■ What the task requires ■
Reproduce word for word the lines between those holding "Determine if the" and "Search method to", inclusive, and nothing else from the data below.

■ Data records ■
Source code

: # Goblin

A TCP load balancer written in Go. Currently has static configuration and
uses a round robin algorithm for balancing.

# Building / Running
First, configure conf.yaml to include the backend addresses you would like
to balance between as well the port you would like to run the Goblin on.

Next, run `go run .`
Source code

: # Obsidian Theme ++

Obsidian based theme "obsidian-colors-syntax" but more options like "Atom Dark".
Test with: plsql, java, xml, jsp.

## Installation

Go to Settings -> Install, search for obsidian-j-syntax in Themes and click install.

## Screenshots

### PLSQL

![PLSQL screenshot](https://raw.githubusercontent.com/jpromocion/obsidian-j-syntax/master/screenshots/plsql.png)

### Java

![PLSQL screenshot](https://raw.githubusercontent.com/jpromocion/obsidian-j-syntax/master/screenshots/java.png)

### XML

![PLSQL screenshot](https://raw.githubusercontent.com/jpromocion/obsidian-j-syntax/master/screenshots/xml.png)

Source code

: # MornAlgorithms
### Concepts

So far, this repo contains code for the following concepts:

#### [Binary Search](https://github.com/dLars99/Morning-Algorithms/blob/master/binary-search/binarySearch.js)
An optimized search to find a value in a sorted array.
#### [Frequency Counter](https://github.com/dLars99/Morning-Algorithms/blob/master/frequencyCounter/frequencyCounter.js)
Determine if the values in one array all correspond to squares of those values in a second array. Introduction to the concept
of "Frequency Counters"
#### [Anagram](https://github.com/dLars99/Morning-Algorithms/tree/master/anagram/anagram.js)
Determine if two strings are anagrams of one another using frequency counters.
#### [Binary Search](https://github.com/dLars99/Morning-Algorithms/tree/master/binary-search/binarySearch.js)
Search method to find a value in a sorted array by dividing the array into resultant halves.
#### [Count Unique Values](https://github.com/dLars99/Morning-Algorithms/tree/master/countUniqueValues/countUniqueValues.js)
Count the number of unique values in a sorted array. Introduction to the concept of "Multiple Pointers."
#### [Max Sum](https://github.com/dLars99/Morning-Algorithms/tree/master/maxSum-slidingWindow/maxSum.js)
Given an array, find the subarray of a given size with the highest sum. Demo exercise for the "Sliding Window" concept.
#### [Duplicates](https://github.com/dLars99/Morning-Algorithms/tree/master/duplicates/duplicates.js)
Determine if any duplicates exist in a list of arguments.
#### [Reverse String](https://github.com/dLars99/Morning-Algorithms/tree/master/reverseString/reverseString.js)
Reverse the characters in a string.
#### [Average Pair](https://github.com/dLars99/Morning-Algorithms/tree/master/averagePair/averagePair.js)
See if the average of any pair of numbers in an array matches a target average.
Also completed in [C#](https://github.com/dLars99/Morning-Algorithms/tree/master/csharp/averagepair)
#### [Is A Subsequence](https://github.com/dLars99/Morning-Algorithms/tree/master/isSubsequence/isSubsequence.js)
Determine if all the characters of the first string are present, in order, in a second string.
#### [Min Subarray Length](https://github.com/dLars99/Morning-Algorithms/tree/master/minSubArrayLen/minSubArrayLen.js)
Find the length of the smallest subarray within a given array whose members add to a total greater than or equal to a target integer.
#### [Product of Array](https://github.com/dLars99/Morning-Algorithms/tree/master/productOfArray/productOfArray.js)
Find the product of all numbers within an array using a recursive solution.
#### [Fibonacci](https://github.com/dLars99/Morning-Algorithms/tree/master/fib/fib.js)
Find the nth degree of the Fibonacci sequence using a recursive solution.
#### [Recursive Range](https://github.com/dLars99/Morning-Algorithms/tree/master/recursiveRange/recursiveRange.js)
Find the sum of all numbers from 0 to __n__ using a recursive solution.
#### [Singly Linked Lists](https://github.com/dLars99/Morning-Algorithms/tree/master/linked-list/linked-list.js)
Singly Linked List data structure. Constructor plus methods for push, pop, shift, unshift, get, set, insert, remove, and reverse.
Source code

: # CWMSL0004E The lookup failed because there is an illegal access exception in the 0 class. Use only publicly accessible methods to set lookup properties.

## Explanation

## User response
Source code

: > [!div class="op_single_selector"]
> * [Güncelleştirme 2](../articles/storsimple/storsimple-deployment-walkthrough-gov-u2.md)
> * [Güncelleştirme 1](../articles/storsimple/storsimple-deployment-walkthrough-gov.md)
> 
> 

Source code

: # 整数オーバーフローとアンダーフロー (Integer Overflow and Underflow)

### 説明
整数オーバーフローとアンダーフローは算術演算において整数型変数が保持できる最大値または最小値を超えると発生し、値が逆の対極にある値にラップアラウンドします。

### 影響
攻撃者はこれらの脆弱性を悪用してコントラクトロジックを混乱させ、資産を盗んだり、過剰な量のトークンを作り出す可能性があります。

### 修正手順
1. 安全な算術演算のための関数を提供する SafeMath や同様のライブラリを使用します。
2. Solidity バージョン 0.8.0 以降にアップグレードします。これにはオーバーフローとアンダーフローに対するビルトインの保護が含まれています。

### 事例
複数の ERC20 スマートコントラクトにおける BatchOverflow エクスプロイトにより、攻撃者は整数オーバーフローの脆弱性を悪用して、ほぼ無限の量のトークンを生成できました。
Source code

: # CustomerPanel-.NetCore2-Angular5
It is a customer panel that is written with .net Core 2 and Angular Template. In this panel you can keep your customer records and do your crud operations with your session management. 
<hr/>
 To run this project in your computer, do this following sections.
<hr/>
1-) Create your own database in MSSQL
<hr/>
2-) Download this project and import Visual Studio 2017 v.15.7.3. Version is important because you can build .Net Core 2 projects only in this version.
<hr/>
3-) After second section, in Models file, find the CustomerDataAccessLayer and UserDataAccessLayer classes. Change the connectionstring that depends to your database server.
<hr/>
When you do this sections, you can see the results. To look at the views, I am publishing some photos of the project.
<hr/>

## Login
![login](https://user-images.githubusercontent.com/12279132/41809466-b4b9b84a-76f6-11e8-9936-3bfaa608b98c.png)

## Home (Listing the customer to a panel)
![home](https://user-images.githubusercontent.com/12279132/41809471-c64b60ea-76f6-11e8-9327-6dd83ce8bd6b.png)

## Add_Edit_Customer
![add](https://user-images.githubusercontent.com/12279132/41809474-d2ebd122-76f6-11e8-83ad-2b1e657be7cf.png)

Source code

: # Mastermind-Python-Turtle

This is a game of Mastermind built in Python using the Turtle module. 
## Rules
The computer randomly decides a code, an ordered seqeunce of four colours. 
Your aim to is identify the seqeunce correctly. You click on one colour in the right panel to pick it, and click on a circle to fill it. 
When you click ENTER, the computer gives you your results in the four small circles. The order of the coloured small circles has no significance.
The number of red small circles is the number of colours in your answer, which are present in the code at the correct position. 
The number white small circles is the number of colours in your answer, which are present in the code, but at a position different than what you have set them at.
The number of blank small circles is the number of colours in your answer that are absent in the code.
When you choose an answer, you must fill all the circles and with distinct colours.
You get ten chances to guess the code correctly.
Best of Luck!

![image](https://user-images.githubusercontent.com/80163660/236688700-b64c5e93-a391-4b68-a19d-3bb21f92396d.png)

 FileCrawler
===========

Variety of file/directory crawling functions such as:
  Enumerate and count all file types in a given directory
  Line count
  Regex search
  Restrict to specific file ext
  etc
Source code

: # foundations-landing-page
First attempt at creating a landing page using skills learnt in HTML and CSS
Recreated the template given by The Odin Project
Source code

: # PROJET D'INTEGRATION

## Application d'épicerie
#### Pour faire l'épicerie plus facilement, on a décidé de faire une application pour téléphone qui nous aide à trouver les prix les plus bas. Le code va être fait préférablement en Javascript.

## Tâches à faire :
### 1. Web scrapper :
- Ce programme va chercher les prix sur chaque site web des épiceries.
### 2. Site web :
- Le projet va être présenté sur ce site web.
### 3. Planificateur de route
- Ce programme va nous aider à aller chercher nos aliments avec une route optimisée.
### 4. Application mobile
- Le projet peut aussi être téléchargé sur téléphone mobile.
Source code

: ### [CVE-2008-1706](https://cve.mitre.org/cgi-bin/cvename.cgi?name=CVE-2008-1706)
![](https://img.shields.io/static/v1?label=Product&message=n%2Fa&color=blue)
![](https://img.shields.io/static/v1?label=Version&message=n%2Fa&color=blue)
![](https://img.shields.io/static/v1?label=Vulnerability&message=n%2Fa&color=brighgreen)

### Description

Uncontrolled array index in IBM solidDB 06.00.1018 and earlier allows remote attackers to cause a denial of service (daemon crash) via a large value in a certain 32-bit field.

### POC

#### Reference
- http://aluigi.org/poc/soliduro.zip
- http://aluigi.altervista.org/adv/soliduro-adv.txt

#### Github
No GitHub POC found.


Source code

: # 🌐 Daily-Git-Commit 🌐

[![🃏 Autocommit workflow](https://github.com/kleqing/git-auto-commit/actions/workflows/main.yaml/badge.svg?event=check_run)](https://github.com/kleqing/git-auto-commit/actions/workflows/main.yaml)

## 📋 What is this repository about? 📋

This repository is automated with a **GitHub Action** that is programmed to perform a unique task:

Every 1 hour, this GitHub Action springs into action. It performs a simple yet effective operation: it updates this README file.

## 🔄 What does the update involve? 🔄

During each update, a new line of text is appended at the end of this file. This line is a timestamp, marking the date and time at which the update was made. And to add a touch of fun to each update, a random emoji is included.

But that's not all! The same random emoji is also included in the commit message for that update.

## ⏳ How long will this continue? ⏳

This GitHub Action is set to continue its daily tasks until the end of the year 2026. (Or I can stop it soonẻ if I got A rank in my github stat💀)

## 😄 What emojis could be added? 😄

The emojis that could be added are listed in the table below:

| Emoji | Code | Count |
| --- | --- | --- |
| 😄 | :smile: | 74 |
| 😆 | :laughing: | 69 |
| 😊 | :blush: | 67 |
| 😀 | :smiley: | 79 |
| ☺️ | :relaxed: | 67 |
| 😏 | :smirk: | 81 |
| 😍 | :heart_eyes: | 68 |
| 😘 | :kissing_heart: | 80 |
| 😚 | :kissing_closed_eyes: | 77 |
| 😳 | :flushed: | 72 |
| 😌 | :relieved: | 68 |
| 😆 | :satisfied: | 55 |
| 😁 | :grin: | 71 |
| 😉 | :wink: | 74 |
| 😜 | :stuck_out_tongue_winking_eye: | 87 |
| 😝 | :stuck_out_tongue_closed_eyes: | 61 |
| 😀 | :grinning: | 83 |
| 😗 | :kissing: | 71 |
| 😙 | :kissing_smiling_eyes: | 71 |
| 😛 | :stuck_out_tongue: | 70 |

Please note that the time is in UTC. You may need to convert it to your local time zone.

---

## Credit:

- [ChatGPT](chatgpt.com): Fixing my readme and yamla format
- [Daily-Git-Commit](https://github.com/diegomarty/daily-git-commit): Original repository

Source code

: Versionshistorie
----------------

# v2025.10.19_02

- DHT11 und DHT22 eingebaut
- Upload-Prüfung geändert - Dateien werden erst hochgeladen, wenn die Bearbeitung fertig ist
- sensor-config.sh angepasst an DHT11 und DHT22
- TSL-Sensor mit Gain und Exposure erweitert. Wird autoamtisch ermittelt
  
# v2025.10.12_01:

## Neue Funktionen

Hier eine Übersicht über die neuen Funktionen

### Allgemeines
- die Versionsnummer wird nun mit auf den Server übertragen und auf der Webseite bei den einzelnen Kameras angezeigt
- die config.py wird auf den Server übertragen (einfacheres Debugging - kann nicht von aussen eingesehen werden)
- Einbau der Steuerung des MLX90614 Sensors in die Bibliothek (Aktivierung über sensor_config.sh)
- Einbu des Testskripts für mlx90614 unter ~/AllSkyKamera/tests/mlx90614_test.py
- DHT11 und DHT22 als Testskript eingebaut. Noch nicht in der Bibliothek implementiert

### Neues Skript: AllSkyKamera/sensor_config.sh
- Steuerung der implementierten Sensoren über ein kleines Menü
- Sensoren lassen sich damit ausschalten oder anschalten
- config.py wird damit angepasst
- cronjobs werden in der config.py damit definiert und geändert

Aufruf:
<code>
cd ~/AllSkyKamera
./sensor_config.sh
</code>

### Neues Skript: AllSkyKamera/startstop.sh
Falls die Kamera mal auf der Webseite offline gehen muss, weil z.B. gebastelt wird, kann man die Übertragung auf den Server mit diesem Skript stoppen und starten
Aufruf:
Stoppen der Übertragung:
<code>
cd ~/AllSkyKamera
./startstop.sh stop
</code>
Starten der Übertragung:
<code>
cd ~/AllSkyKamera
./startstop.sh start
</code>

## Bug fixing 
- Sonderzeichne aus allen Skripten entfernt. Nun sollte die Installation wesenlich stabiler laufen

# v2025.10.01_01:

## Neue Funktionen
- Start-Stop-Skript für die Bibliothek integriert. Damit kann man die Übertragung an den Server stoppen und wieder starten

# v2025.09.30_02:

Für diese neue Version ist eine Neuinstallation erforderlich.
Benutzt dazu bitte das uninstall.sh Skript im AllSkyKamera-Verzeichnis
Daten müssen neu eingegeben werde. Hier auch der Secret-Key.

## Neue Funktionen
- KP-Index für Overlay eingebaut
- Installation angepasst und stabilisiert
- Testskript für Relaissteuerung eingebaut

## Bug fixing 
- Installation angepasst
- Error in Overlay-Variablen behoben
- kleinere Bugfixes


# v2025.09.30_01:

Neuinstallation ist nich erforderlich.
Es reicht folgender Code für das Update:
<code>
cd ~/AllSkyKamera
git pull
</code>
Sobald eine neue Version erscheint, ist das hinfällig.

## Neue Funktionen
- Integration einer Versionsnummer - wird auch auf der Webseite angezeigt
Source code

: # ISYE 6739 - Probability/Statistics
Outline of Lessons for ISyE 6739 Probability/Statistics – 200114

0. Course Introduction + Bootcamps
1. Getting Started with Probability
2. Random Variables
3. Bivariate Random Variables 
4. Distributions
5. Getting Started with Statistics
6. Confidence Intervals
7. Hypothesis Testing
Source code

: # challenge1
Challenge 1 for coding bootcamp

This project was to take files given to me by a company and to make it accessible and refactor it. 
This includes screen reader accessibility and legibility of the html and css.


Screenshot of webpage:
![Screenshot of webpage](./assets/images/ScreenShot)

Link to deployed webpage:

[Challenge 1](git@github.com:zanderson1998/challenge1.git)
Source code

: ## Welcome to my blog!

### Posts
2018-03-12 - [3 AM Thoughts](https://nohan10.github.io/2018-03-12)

■ Answer space ■
Determine if the values in one array all correspond to squares of those values in a second array. Introduction to the concept
of "Frequency Counters"
#### [Anagram](https://github.com/dLars99/Morning-Algorithms/tree/master/anagram/anagram.js)
Determine if two strings are anagrams of one another using frequency counters.
#### [Binary Search](https://github.com/dLars99/Morning-Algorithms/tree/master/binary-search/binarySearch.js)
Search method to find a value in a sorted array by dividing the array into resultant halves.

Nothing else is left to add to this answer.